» **DATA SECTION**:
● ● ● ●

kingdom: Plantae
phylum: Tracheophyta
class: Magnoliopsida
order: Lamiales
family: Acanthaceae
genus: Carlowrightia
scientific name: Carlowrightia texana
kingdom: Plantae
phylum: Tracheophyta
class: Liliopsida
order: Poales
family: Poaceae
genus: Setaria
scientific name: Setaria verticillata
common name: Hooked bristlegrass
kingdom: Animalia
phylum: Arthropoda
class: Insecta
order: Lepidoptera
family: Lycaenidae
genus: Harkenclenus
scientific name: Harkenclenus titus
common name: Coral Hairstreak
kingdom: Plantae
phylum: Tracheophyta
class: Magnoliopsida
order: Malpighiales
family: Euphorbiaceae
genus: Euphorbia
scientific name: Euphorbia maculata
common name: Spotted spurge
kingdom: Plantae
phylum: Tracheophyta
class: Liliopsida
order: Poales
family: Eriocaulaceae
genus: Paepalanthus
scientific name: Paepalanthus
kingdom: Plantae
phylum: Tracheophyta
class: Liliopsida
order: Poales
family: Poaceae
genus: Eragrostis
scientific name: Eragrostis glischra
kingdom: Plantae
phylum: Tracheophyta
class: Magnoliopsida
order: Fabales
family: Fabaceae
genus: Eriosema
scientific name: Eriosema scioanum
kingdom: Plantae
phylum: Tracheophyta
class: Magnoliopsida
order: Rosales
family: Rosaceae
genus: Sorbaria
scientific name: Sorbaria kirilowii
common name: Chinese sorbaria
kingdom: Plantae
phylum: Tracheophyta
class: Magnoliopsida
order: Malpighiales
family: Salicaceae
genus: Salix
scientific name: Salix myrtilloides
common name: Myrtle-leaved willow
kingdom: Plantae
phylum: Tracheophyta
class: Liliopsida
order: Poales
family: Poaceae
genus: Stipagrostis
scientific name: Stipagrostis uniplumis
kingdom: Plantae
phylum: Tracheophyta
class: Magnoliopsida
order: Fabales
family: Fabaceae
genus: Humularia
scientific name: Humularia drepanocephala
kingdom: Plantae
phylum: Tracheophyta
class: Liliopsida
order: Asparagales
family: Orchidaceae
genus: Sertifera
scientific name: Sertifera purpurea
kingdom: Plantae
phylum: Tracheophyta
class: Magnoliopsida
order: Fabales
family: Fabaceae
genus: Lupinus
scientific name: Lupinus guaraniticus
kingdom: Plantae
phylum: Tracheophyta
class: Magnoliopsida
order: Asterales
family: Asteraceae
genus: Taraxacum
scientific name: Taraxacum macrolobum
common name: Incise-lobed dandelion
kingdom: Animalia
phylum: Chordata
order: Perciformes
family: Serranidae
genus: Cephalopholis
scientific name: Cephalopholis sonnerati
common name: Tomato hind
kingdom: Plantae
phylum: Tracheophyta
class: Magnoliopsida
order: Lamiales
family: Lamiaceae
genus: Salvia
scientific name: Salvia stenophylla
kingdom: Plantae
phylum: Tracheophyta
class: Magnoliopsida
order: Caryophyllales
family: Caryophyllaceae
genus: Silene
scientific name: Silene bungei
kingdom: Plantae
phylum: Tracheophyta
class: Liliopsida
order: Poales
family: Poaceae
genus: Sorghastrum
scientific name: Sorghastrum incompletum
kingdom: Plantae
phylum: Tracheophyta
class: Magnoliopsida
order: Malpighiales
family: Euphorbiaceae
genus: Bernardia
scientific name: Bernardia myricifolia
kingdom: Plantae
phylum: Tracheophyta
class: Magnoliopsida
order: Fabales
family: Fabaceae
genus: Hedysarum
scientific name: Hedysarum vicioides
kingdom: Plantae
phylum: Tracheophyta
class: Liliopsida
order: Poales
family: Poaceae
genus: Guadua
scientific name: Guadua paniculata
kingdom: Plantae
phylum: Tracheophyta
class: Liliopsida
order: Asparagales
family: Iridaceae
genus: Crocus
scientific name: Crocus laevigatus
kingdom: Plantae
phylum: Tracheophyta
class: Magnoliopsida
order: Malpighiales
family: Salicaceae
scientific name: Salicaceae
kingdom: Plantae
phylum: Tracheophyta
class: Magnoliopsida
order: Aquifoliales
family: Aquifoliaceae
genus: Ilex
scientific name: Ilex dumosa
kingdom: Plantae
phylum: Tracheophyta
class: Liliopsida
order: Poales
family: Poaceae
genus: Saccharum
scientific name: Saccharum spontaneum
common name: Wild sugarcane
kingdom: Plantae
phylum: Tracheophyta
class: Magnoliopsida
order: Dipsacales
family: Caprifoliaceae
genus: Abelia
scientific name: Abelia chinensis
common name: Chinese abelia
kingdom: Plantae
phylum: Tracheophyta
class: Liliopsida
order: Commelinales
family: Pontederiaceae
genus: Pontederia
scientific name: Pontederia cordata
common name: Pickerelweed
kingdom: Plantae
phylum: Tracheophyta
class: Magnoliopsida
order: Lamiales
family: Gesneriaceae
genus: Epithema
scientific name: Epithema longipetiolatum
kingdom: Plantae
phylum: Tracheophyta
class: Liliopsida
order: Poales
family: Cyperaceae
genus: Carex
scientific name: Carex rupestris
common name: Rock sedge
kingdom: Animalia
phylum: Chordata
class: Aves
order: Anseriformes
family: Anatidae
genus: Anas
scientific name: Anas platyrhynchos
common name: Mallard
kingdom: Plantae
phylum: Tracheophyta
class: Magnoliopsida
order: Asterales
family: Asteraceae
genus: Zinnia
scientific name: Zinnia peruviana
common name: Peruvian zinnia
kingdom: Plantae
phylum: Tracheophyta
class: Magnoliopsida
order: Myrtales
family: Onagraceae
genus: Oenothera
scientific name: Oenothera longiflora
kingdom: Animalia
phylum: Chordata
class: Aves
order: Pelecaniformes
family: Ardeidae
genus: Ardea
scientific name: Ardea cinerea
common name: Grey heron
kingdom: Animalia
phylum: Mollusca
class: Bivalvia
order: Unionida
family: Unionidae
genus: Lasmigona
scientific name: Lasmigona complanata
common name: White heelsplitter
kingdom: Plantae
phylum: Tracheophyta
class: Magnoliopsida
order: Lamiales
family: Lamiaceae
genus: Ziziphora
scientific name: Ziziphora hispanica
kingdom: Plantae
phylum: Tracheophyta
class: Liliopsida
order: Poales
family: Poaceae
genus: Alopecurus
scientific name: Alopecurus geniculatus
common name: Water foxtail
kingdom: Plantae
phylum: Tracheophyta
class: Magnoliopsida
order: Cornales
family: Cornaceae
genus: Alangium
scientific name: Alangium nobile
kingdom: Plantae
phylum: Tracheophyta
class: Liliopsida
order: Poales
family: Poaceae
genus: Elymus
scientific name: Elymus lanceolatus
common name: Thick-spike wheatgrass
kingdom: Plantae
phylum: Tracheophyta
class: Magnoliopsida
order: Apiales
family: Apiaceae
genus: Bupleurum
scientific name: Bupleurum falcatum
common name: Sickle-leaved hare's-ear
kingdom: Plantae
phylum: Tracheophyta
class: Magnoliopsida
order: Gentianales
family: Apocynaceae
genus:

● ● ● ●

» **GIVEN EXERCISE**:
Can you give every line of the items above as a numbered list, with the blank lines left out?

» **FINAL RESULT**:
1. kingdom: Plantae
2. phylum: Tracheophyta
3. class: Magnoliopsida
4. order: Lamiales
5. family: Acanthaceae
6. genus: Carlowrightia
7. scientific name: Carlowrightia texana
8. kingdom: Plantae
9. phylum: Tracheophyta
10. class: Liliopsida
11. order: Poales
12. family: Poaceae
13. genus: Setaria
14. scientific name: Setaria verticillata
15. common name: Hooked bristlegrass
16. kingdom: Animalia
17. phylum: Arthropoda
18. class: Insecta
19. order: Lepidoptera
20. family: Lycaenidae
21. genus: Harkenclenus
22. scientific name: Harkenclenus titus
23. common name: Coral Hairstreak
24. kingdom: Plantae
25. phylum: Tracheophyta
26. class: Magnoliopsida
27. order: Malpighiales
28. family: Euphorbiaceae
29. genus: Euphorbia
30. scientific name: Euphorbia maculata
31. common name: Spotted spurge
32. kingdom: Plantae
33. phylum: Tracheophyta
34. class: Liliopsida
35. order: Poales
36. family: Eriocaulaceae
37. genus: Paepalanthus
38. scientific name: Paepalanthus
39. kingdom: Plantae
40. phylum: Tracheophyta
41. class: Liliopsida
42. order: Poales
43. family: Poaceae
44. genus: Eragrostis
45. scientific name: Eragrostis glischra
46. kingdom: Plantae
47. phylum: Tracheophyta
48. class: Magnoliopsida
49. order: Fabales
50. family: Fabaceae
51. genus: Eriosema
52. scientific name: Eriosema scioanum
53. kingdom: Plantae
54. phylum: Tracheophyta
55. class: Magnoliopsida
56. order: Rosales
57. family: Rosaceae
58. genus: Sorbaria
59. scientific name: Sorbaria kirilowii
60. common name: Chinese sorbaria
61. kingdom: Plantae
62. phylum: Tracheophyta
63. class: Magnoliopsida
64. order: Malpighiales
65. family: Salicaceae
66. genus: Salix
67. scientific name: Salix myrtilloides
68. common name: Myrtle-leaved willow
69. kingdom: Plantae
70. phylum: Tracheophyta
71. class: Liliopsida
72. order: Poales
73. family: Poaceae
74. genus: Stipagrostis
75. scientific name: Stipagrostis uniplumis
76. kingdom: Plantae
77. phylum: Tracheophyta
78. class: Magnoliopsida
79. order: Fabales
80. family: Fabaceae
81. genus: Humularia
82. scientific name: Humularia drepanocephala
83. kingdom: Plantae
84. phylum: Tracheophyta
85. class: Liliopsida
86. order: Asparagales
87. family: Orchidaceae
88. genus: Sertifera
89. scientific name: Sertifera purpurea
90. kingdom: Plantae
91. phylum: Tracheophyta
92. class: Magnoliopsida
93. order: Fabales
94. family: Fabaceae
95. genus: Lupinus
96. scientific name: Lupinus guaraniticus
97. kingdom: Plantae
98. phylum: Tracheophyta
99. class: Magnoliopsida
100. order: Asterales
101. family: Asteraceae
102. genus: Taraxacum
103. scientific name: Taraxacum macrolobum
104. common name: Incise-lobed dandelion
105. kingdom: Animalia
106. phylum: Chordata
107. order: Perciformes
108. family: Serranidae
109. genus: Cephalopholis
110. scientific name: Cephalopholis sonnerati
111. common name: Tomato hind
112. kingdom: Plantae
113. phylum: Tracheophyta
114. class: Magnoliopsida
115. order: Lamiales
116. family: Lamiaceae
117. genus: Salvia
118. scientific name: Salvia stenophylla
119. kingdom: Plantae
120. phylum: Tracheophyta
121. class: Magnoliopsida
122. order: Caryophyllales
123. family: Caryophyllaceae
124. genus: Silene
125. scientific name: Silene bungei
126. kingdom: Plantae
127. phylum: Tracheophyta
128. class: Liliopsida
129. order: Poales
130. family: Poaceae
131. genus: Sorghastrum
132. scientific name: Sorghastrum incompletum
133. kingdom: Plantae
134. phylum: Tracheophyta
135. class: Magnoliopsida
136. order: Malpighiales
137. family: Euphorbiaceae
138. genus: Bernardia
139. scientific name: Bernardia myricifolia
140. kingdom: Plantae
141. phylum: Tracheophyta
142. class: Magnoliopsida
143. order: Fabales
144. family: Fabaceae
145. genus: Hedysarum
146. scientific name: Hedysarum vicioides
147. kingdom: Plantae
148. phylum: Tracheophyta
149. class: Liliopsida
150. order: Poales
151. family: Poaceae
152. genus: Guadua
153. scientific name: Guadua paniculata
154. kingdom: Plantae
155. phylum: Tracheophyta
156. class: Liliopsida
157. order: Asparagales
158. family: Iridaceae
159. genus: Crocus
160. scientific name: Crocus laevigatus
161. kingdom: Plantae
162. phylum: Tracheophyta
163. class: Magnoliopsida
164. order: Malpighiales
165. family: Salicaceae
166. scientific name: Salicaceae
167. kingdom: Plantae
168. phylum: Tracheophyta
169. class: Magnoliopsida
170. order: Aquifoliales
171. family: Aquifoliaceae
172. genus: Ilex
173. scientific name: Ilex dumosa
174. kingdom: Plantae
175. phylum: Tracheophyta
176. class: Liliopsida
177. order: Poales
178. family: Poaceae
179. genus: Saccharum
180. scientific name: Saccharum spontaneum
181. common name: Wild sugarcane
182. kingdom: Plantae
183. phylum: Tracheophyta
184. class: Magnoliopsida
185. order: Dipsacales
186. family: Caprifoliaceae
187. genus: Abelia
188. scientific name: Abelia chinensis
189. common name: Chinese abelia
190. kingdom: Plantae
191. phylum: Tracheophyta
192. class: Liliopsida
193. order: Commelinales
194. family: Pontederiaceae
195. genus: Pontederia
196. scientific name: Pontederia cordata
197. common name: Pickerelweed
198. kingdom: Plantae
199. phylum: Tracheophyta
200. class: Magnoliopsida
201. order: Lamiales
202. family: Gesneriaceae
203. genus: Epithema
204. scientific name: Epithema longipetiolatum
205. kingdom: Plantae
206. phylum: Tracheophyta
207. class: Liliopsida
208. order: Poales
209. family: Cyperaceae
210. genus: Carex
211. scientific name: Carex rupestris
212. common name: Rock sedge
213. kingdom: Animalia
214. phylum: Chordata
215. class: Aves
216. order: Anseriformes
217. family: Anatidae
218. genus: Anas
219. scientific name: Anas platyrhynchos
220. common name: Mallard
221. kingdom: Plantae
222. phylum: Tracheophyta
223. class: Magnoliopsida
224. order: Asterales
225. family: Asteraceae
226. genus: Zinnia
227. scientific name: Zinnia peruviana
228. common name: Peruvian zinnia
229. kingdom: Plantae
230. phylum: Tracheophyta
231. class: Magnoliopsida
232. order: Myrtales
233. family: Onagraceae
234. genus: Oenothera
235. scientific name: Oenothera longiflora
236. kingdom: Animalia
237. phylum: Chordata
238. class: Aves
239. order: Pelecaniformes
240. family: Ardeidae
241. genus: Ardea
242. scientific name: Ardea cinerea
243. common name: Grey heron
244. kingdom: Animalia
245. phylum: Mollusca
246. class: Bivalvia
247. order: Unionida
248. family: Unionidae
249. genus: Lasmigona
250. scientific name: Lasmigona complanata
251. common name: White heelsplitter
252. kingdom: Plantae
253. phylum: Tracheophyta
254. class: Magnoliopsida
255. order: Lamiales
256. family: Lamiaceae
257. genus: Ziziphora
258. scientific name: Ziziphora hispanica
259. kingdom: Plantae
260. phylum: Tracheophyta
261. class: Liliopsida
262. order: Poales
263. family: Poaceae
264. genus: Alopecurus
265. scientific name: Alopecurus geniculatus
266. common name: Water foxtail
267. kingdom: Plantae
268. phylum: Tracheophyta
269. class: Magnoliopsida
270. order: Cornales
271. family: Cornaceae
272. genus: Alangium
273. scientific name: Alangium nobile
274. kingdom: Plantae
275. phylum: Tracheophyta
276. class: Liliopsida
277. order: Poales
278. family: Poaceae
279. genus: Elymus
280. scientific name: Elymus lanceolatus
281. common name: Thick-spike wheatgrass
282. kingdom: Plantae
283. phylum: Tracheophyta
284. class: Magnoliopsida
285. order: Apiales
286. family: Apiaceae
287. genus: Bupleurum
288. scientific name: Bupleurum falcatum
289. common name: Sickle-leaved hare's-ear
290. kingdom: Plantae
291. phylum: Tracheophyta
292. class: Magnoliopsida
293. order: Gentianales
294. family: Apocynaceae
295. genus:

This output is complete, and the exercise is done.